De Raad van State benadrukte dat bij de beoordeling van de aanvraag de omstandigheden van de vreemdeling en zijn gezinsleden in acht moeten worden genomen, maar dat de vreemdeling ook verantwoordelijk is voor zijn eigen levensonderhoud. De minister had terecht gesteld dat de vreemdeling het risico had aanvaard dat het gezinsleven niet in Nederland kon worden uitgeoefend, aangezien hij in het huwelijk was getreden zonder een geldige verblijfsvergunning. De Raad van State verwierp de stelling dat er sprake was van een objectieve belemmering voor het gezinsleven buiten Nederland en concludeerde dat de minister niet in strijd met artikel 8 van het EVRM had gehandeld.
De uitspraak van de rechtbank werd vernietigd en het beroep van de vreemdeling werd ongegrond verklaard.
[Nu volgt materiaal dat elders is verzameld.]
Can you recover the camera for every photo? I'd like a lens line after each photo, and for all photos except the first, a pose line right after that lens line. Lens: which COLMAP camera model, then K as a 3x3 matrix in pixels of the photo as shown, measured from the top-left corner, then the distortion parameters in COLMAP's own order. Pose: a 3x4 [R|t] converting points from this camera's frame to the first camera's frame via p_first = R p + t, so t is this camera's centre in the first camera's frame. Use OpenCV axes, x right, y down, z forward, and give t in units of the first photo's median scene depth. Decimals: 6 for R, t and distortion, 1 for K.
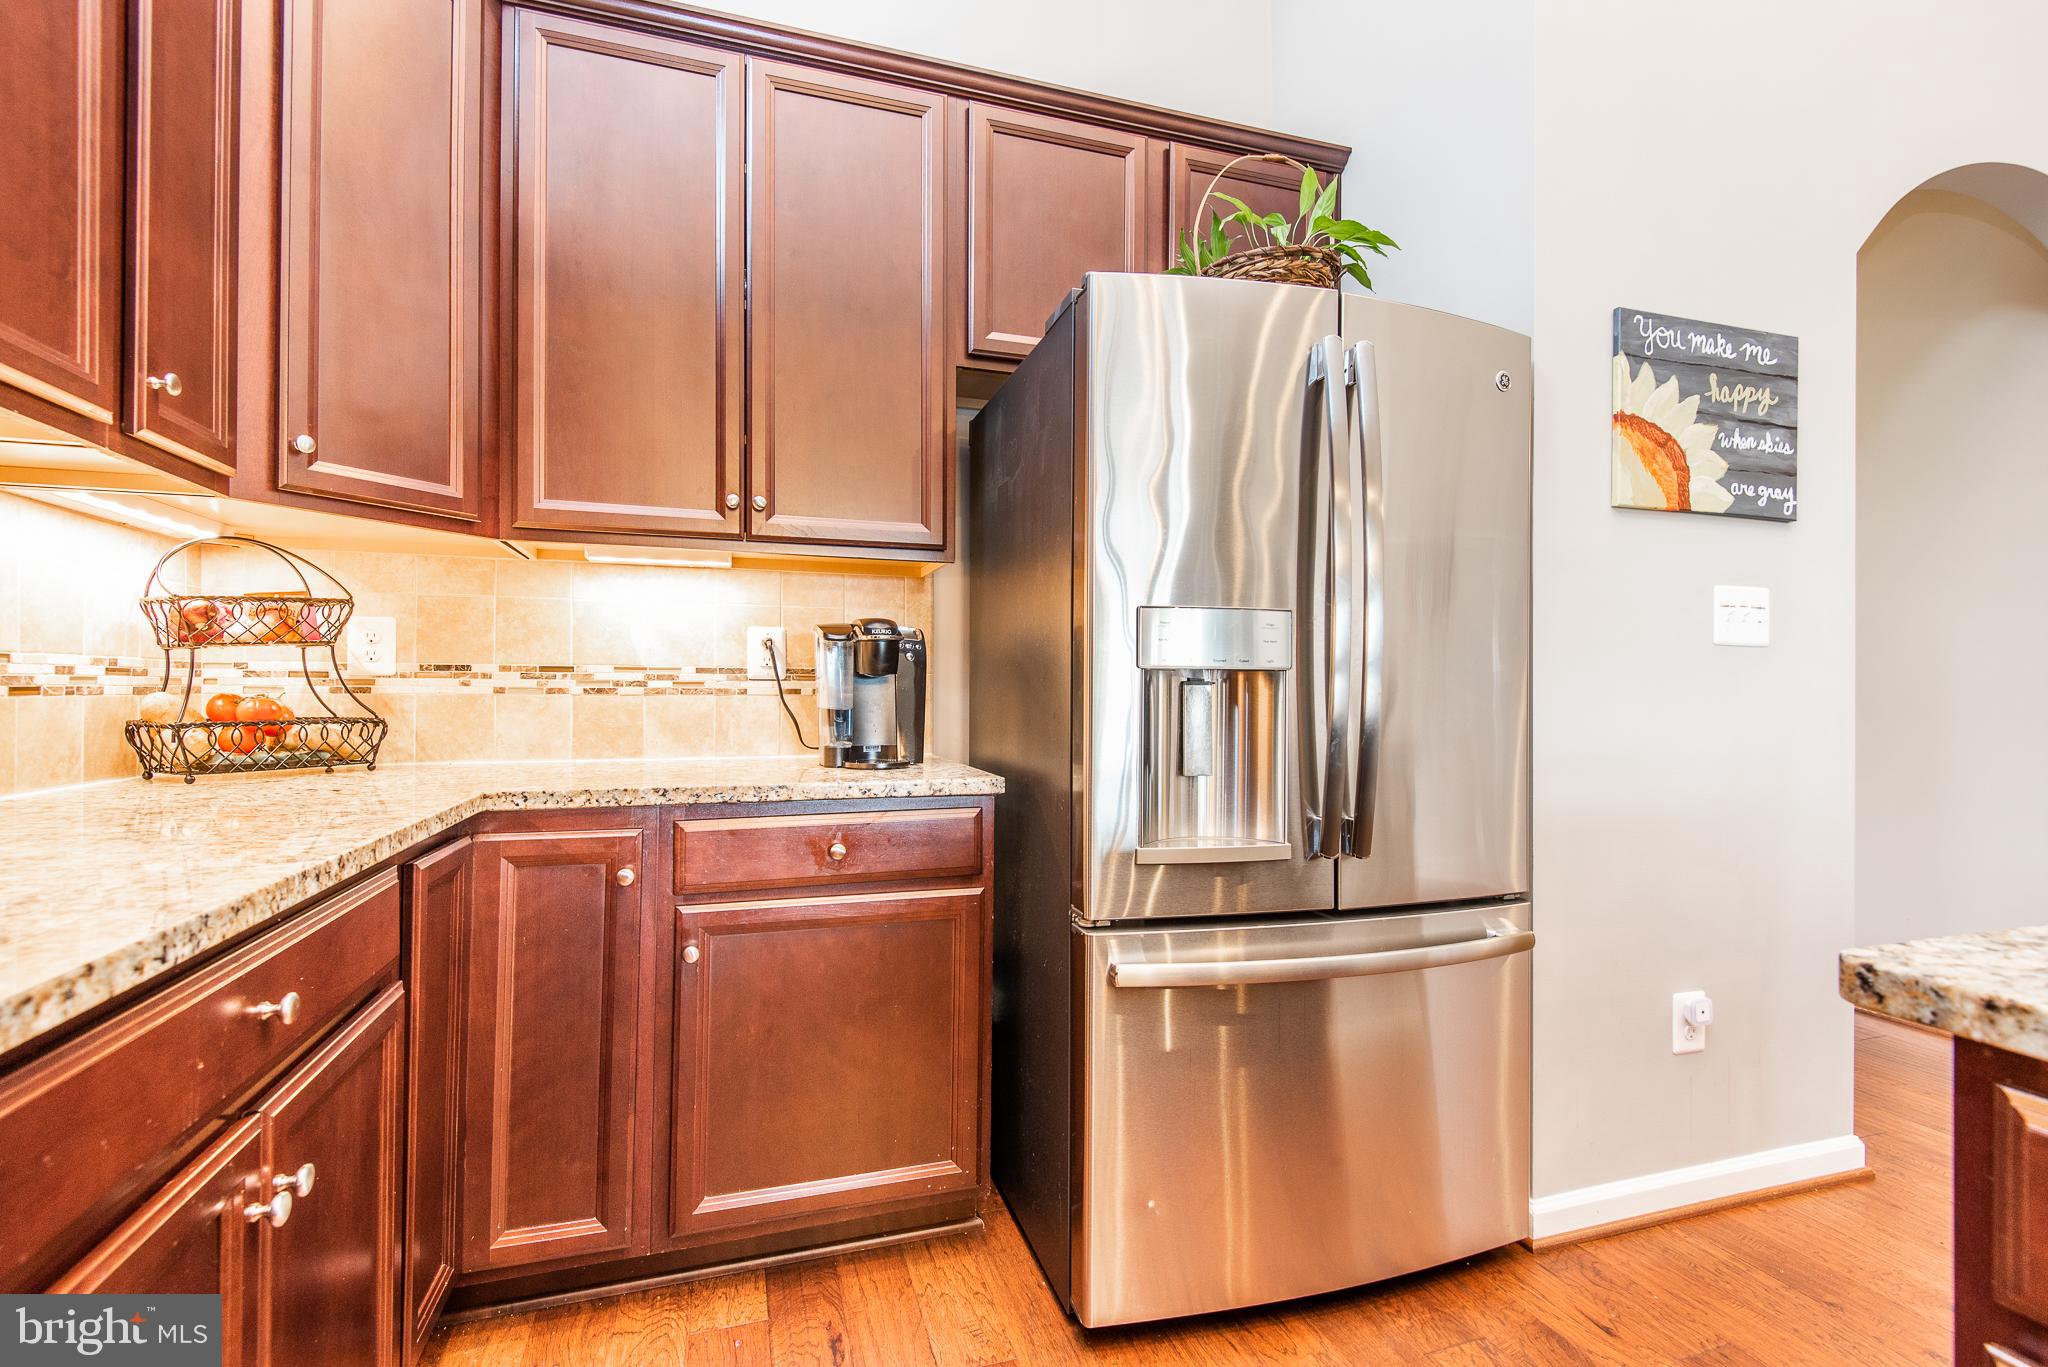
lens RADIAL K [[931.6, 0, 1029.3], [0, 931.6, 682.6], [0, 0, 1]] dist [0.019273, -0.012306]
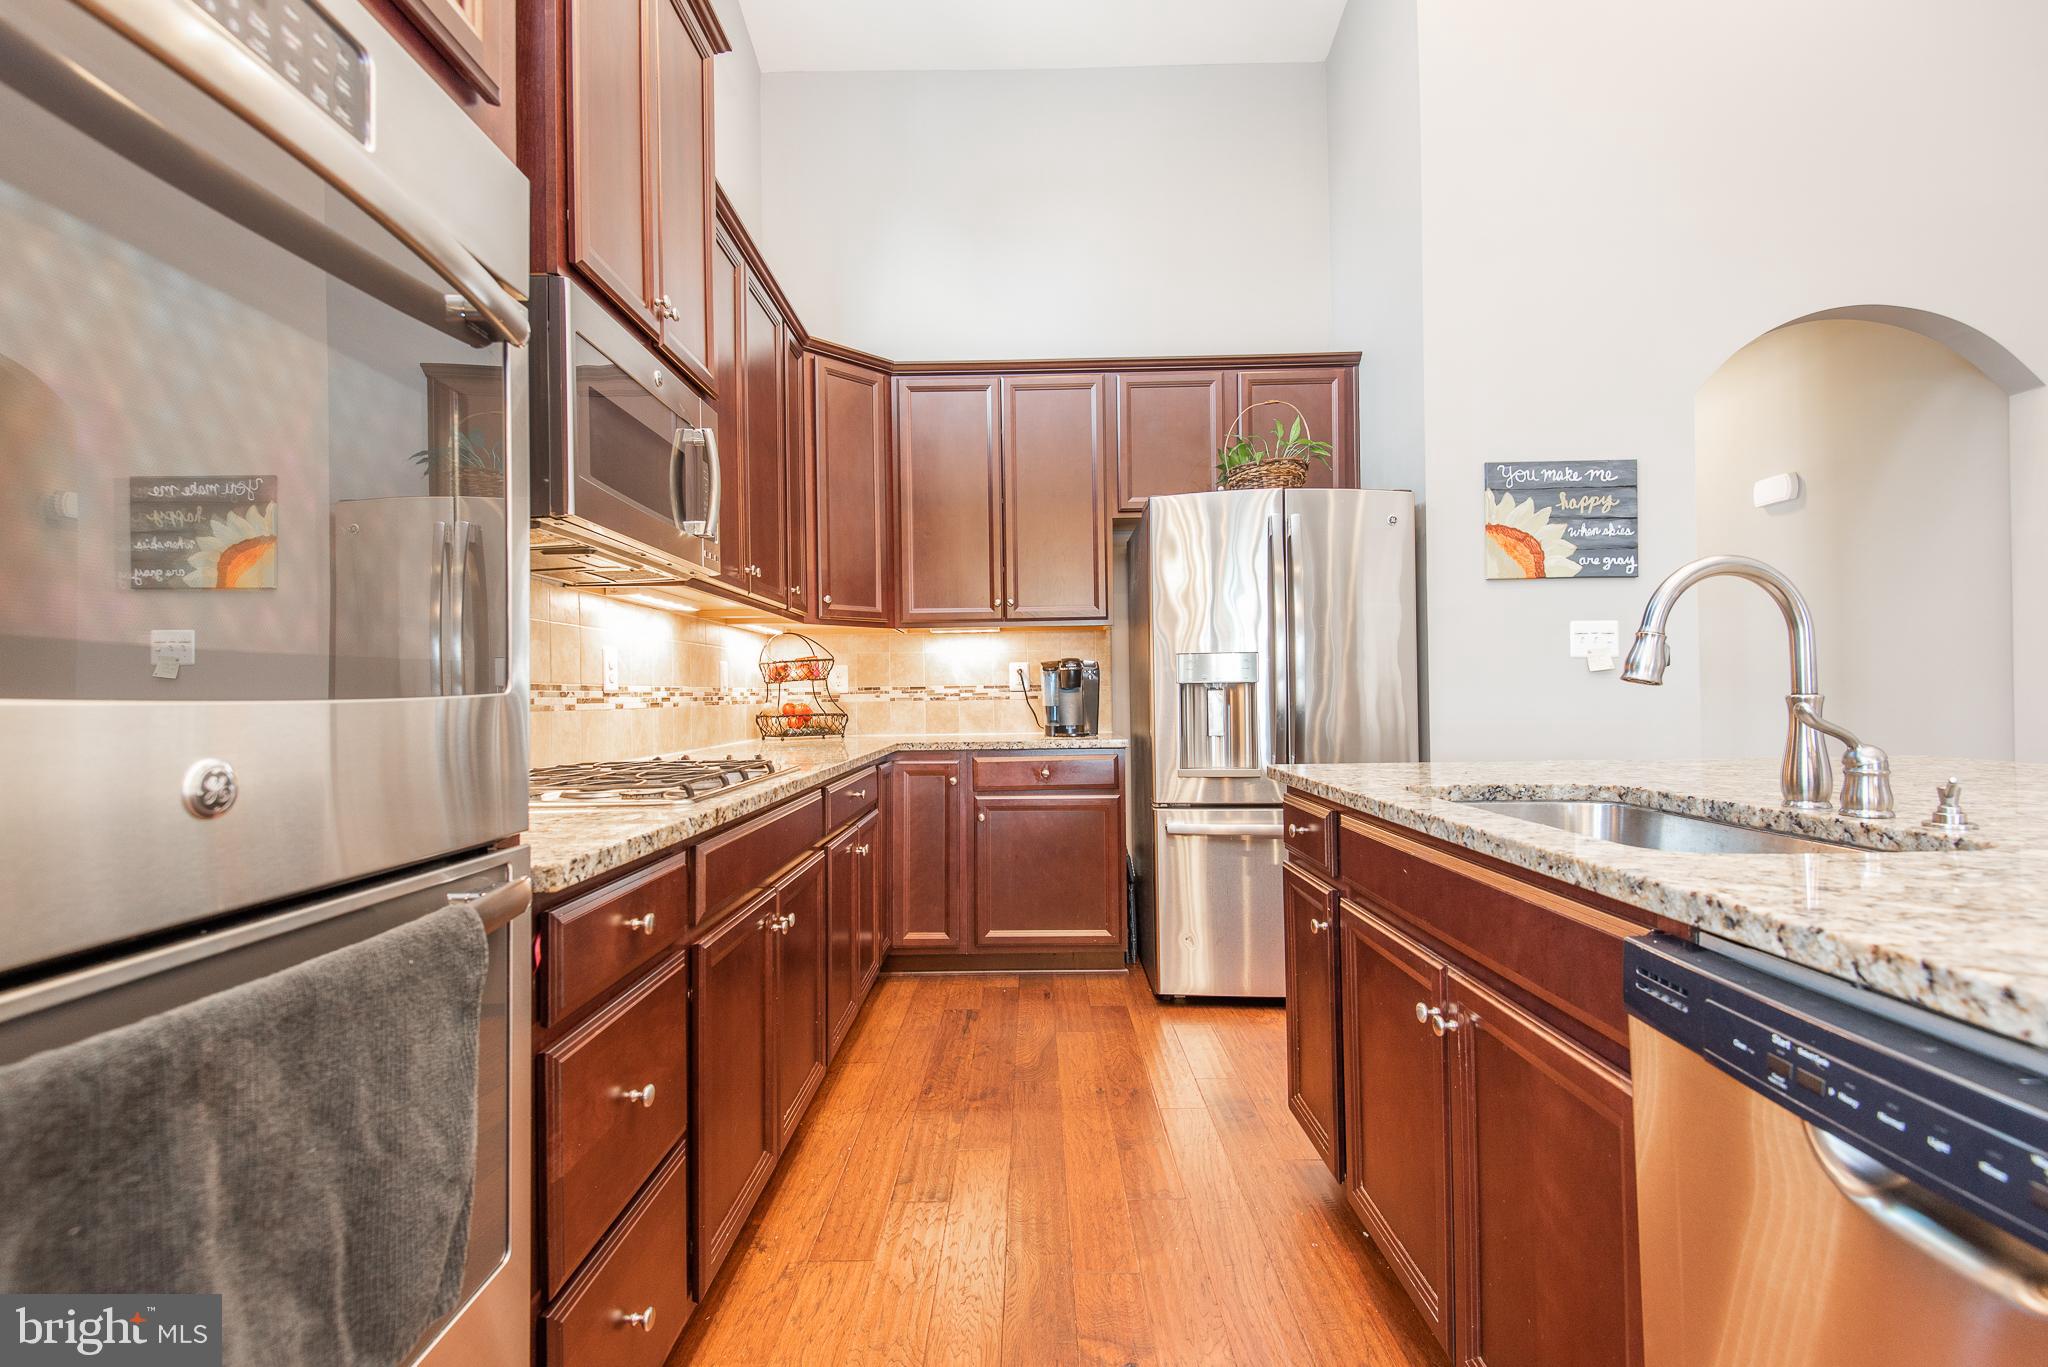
lens RADIAL K [[931.6, 0, 1024.7], [0, 931.6, 684.7], [0, 0, 1]] dist [0.019273, -0.012306]
pose [[0.949605, -0.022826, -0.312616, 0.352219], [0.021768, 0.999739, -0.006875, -0.003693], [0.312692, -0.000277, 0.949855, -0.865538]]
De Raad van State bevestigde dat de belangen van de vreemdeling niet zwaarder wogen dan de algemene belangen van de staat, en dat de minister alle relevante omstandigheden had betrokken bij zijn besluitvorming. De uitspraak is van belang voor de interpretatie van de positieve verplichtingen van de staat onder het EVRM in het kader van gezinsleven en immigratie.